■ INSTRUCTIONS FOR THE TASK:
In the entries below, begin at the line that has "odbyła się rozmowa" and stop after the line that has "отношению к последнему"; output those lines exactly, leaving out pictures.

■ WORKING DATA:
※
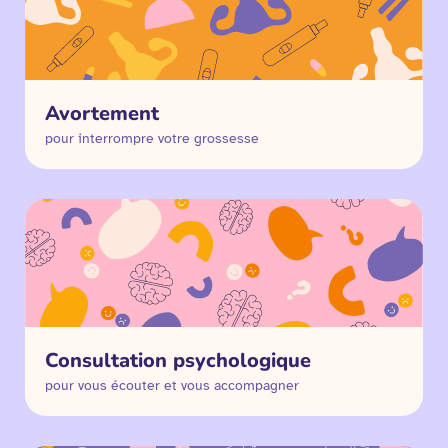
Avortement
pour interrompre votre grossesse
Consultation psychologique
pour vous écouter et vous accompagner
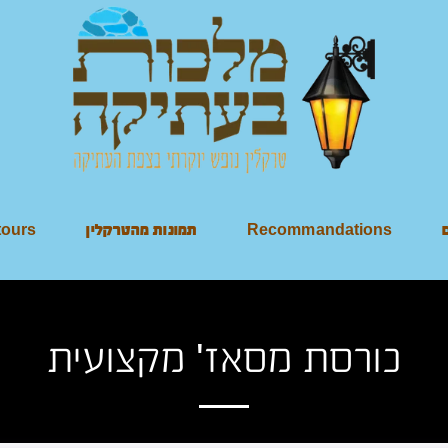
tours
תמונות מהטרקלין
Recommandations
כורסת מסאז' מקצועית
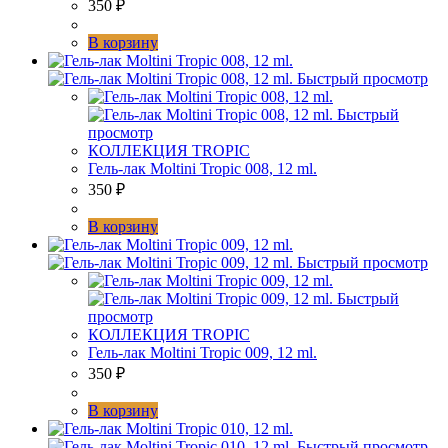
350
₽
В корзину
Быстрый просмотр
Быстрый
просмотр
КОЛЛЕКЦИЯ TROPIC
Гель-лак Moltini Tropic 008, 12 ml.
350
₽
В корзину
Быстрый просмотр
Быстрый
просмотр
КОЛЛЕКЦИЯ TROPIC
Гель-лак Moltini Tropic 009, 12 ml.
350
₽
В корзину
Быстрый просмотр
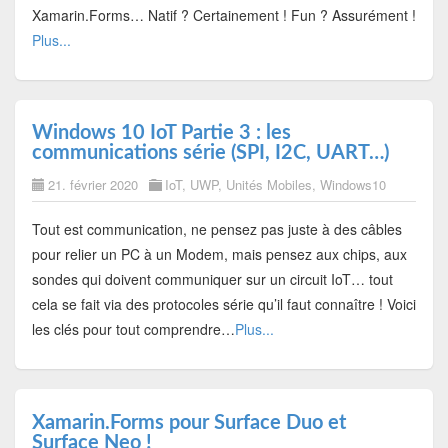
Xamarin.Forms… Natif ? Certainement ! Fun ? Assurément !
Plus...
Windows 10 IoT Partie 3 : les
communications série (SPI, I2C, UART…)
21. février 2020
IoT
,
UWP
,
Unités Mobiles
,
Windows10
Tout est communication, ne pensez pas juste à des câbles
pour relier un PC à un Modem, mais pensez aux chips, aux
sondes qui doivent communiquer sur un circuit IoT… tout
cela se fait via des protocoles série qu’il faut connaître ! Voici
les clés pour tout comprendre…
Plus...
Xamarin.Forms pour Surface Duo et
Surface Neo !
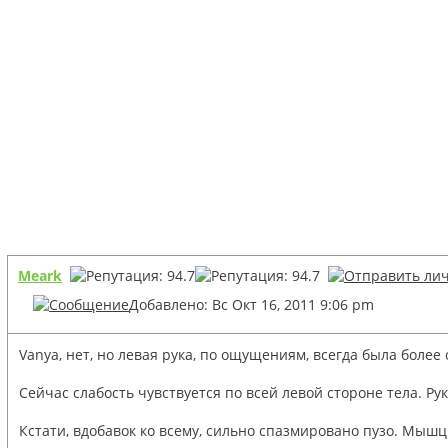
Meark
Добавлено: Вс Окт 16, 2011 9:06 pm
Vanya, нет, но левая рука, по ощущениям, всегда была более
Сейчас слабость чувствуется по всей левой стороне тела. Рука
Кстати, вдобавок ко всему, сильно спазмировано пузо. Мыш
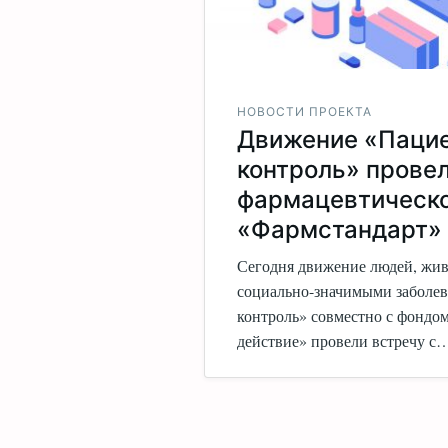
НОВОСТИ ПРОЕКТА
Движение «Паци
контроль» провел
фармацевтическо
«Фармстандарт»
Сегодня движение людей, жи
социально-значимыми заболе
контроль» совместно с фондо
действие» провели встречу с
※
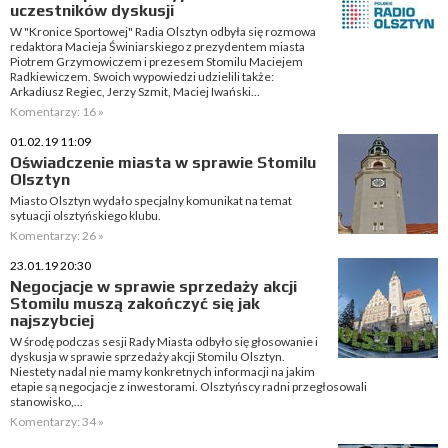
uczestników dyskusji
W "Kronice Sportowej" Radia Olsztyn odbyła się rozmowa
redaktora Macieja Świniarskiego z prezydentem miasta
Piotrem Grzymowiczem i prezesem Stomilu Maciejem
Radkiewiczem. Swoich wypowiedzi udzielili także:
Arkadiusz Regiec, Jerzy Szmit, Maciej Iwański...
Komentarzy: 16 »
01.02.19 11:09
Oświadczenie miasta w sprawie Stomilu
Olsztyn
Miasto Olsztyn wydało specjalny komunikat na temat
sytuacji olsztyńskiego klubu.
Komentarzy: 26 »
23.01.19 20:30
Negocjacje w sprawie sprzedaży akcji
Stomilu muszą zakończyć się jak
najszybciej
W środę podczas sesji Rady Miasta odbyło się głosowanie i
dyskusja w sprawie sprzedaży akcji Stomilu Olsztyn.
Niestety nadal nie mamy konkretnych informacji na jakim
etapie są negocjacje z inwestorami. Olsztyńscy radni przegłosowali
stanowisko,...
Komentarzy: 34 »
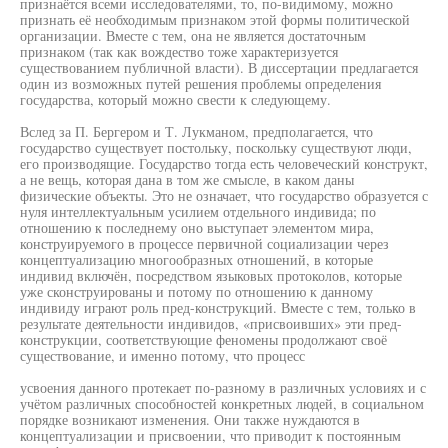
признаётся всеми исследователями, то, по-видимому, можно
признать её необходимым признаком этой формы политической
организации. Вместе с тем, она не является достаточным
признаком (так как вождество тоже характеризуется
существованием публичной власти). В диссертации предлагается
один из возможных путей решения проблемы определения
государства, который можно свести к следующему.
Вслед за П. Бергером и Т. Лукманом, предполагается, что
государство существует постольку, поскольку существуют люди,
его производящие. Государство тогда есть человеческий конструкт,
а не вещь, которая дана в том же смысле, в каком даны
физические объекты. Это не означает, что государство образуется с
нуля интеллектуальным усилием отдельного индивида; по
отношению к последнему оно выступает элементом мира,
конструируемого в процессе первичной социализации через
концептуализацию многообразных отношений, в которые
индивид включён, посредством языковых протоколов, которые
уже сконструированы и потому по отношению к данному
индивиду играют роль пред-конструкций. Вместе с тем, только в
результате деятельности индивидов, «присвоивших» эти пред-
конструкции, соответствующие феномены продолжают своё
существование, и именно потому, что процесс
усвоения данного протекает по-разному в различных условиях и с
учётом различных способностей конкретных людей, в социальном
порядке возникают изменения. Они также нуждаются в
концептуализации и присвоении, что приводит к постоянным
※
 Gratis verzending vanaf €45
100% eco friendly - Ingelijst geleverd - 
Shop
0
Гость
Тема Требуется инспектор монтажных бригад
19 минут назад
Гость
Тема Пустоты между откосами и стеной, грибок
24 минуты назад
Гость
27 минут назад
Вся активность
※
■ SOLVED PROBLEM:
W "Kronice Sportowej" Radia Olsztyn odbyła się rozmowa
redaktora Macieja Świniarskiego z prezydentem miasta
Piotrem Grzymowiczem i prezesem Stomilu Maciejem
Radkiewiczem. Swoich wypowiedzi udzielili także:
Arkadiusz Regiec, Jerzy Szmit, Maciej Iwański...
Komentarzy: 16 »
01.02.19 11:09
Oświadczenie miasta w sprawie Stomilu
Olsztyn
Miasto Olsztyn wydało specjalny komunikat na temat
sytuacji olsztyńskiego klubu.
Komentarzy: 26 »
23.01.19 20:30
Negocjacje w sprawie sprzedaży akcji
Stomilu muszą zakończyć się jak
najszybciej
W środę podczas sesji Rady Miasta odbyło się głosowanie i
dyskusja w sprawie sprzedaży akcji Stomilu Olsztyn.
Niestety nadal nie mamy konkretnych informacji na jakim
etapie są negocjacje z inwestorami. Olsztyńscy radni przegłosowali
stanowisko,...
Komentarzy: 34 »
признаётся всеми исследователями, то, по-видимому, можно
признать её необходимым признаком этой формы политической
организации. Вместе с тем, она не является достаточным
признаком (так как вождество тоже характеризуется
существованием публичной власти). В диссертации предлагается
один из возможных путей решения проблемы определения
государства, который можно свести к следующему.
Вслед за П. Бергером и Т. Лукманом, предполагается, что
государство существует постольку, поскольку существуют люди,
его производящие. Государство тогда есть человеческий конструкт,
а не вещь, которая дана в том же смысле, в каком даны
физические объекты. Это не означает, что государство образуется с
нуля интеллектуальным усилием отдельного индивида; по
отношению к последнему оно выступает элементом мира,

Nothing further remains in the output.